Please click here to see the full Prescribing Information for ORKAMBI.
U.S INDICATION AND IMPORTANT SAFETY INFORMATION FOR SYMDEKO (tezacaftor/ivacaftor and ivacaftor) tablets
SYMDEKO is a prescription medicine used for the treatment of cystic fibrosis (CF) in patients aged 12 years and older who have two copies of the F508del mutation, or who have at least one mutation in the CF gene that is responsive to treatment with SYMDEKO. Patients should talk to their doctor to learn if they have an indicated CF gene mutation. It is not known if SYMDEKO is safe and effective in children under 12 years of age.
Patients should not take SYMDEKO if they take certain medicines or herbal supplements such as: the antibiotics rifampin or rifabutin; seizure medicines such as phenobarbital, carbamazepine, or phenytoin; St. John’s wort.
Before taking SYMDEKO, patients should tell their doctor if they: have or have had liver problems; have kidney problems; are pregnant or plan to become pregnant because it is not known if SYMDEKO will harm an unborn baby; are breastfeeding or planning to breastfeed because it is not known if SYMDEKO passes into breast milk.
SYMDEKO may affect the way other medicines work, and other medicines may affect how SYMDEKO works. Therefore, the dose of SYMDEKO may need to be adjusted when taken with certain medicines. Patients should especially tell their doctor if they take antifungal medicines such as ketoconazole, itraconazole, posaconazole, voriconazole, or fluconazole; or antibiotics such as telithromycin, clarithromycin, or erythromycin.
SYMDEKO may cause dizziness in some people who take it.

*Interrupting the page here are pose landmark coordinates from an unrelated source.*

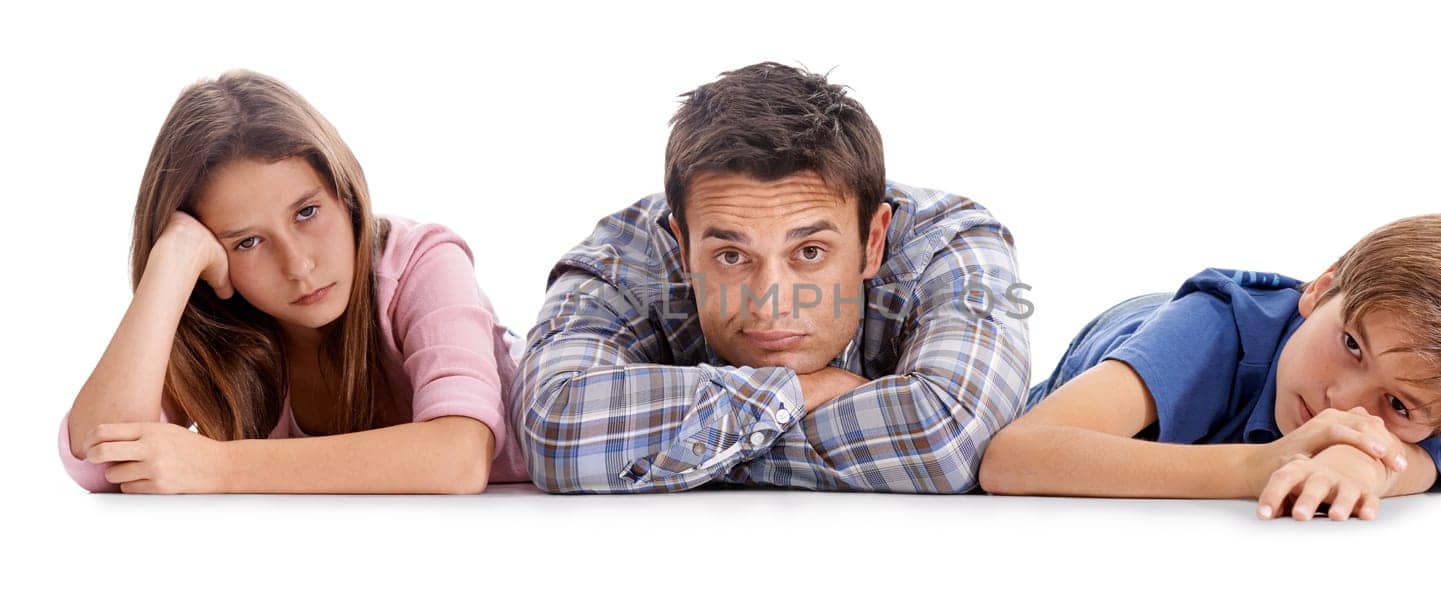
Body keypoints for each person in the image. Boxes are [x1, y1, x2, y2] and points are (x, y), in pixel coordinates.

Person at [515, 62, 1031, 493]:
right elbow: (554, 428)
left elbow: (947, 440)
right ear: (682, 246)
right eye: (732, 257)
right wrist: (809, 392)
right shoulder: (623, 260)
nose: (770, 302)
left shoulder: (950, 246)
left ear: (873, 241)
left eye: (809, 251)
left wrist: (671, 452)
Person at [59, 70, 526, 493]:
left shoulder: (422, 263)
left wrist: (219, 467)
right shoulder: (228, 328)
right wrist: (171, 261)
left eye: (307, 212)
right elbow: (104, 458)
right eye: (247, 243)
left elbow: (459, 457)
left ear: (345, 194)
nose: (298, 266)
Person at [979, 214, 1441, 520]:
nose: (1341, 401)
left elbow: (1412, 458)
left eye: (1395, 405)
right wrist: (1258, 468)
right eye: (1351, 344)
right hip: (1144, 337)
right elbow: (1011, 459)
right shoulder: (1210, 332)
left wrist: (1362, 464)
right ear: (1322, 288)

Patients should not drive a car, use machinery, or do anything that requires alertness until they know how SYMDEKO affects them.
Patients should avoid food or drink that contains grapefruit or Seville oranges while they are taking SYMDEKO.
SYMDEKO can cause serious side effects, including:
High liver enzymes in the blood, which have been reported in people treated with SYMDEKO or treated with ivacaftor alone. The patient’s doctor will do blood tests to check their liver before they start SYMDEKO, every 3 months during the first year of taking SYMDEKO, and every year while taking SYMDEKO. Patients should call their doctor right away if they have any of the following symptoms of liver problems: pain or discomfort in the upper right stomach (abdominal) area; yellowing of the skin or the white part of the eyes; loss of appetite; nausea or vomiting; dark, amber-colored urine.
Abnormality of the eye lens (cataract) in some children and adolescents treated with SYMDEKO or with ivacaftor alone. If the patient is a child or adolescent, their doctor should perform eye examinations before and during treatment with SYMDEKO to look for cataracts.
The most common side effects of SYMDEKO include headache, nausea, sinus congestion, and dizziness.
These are not all the possible side effects of SYMDEKO.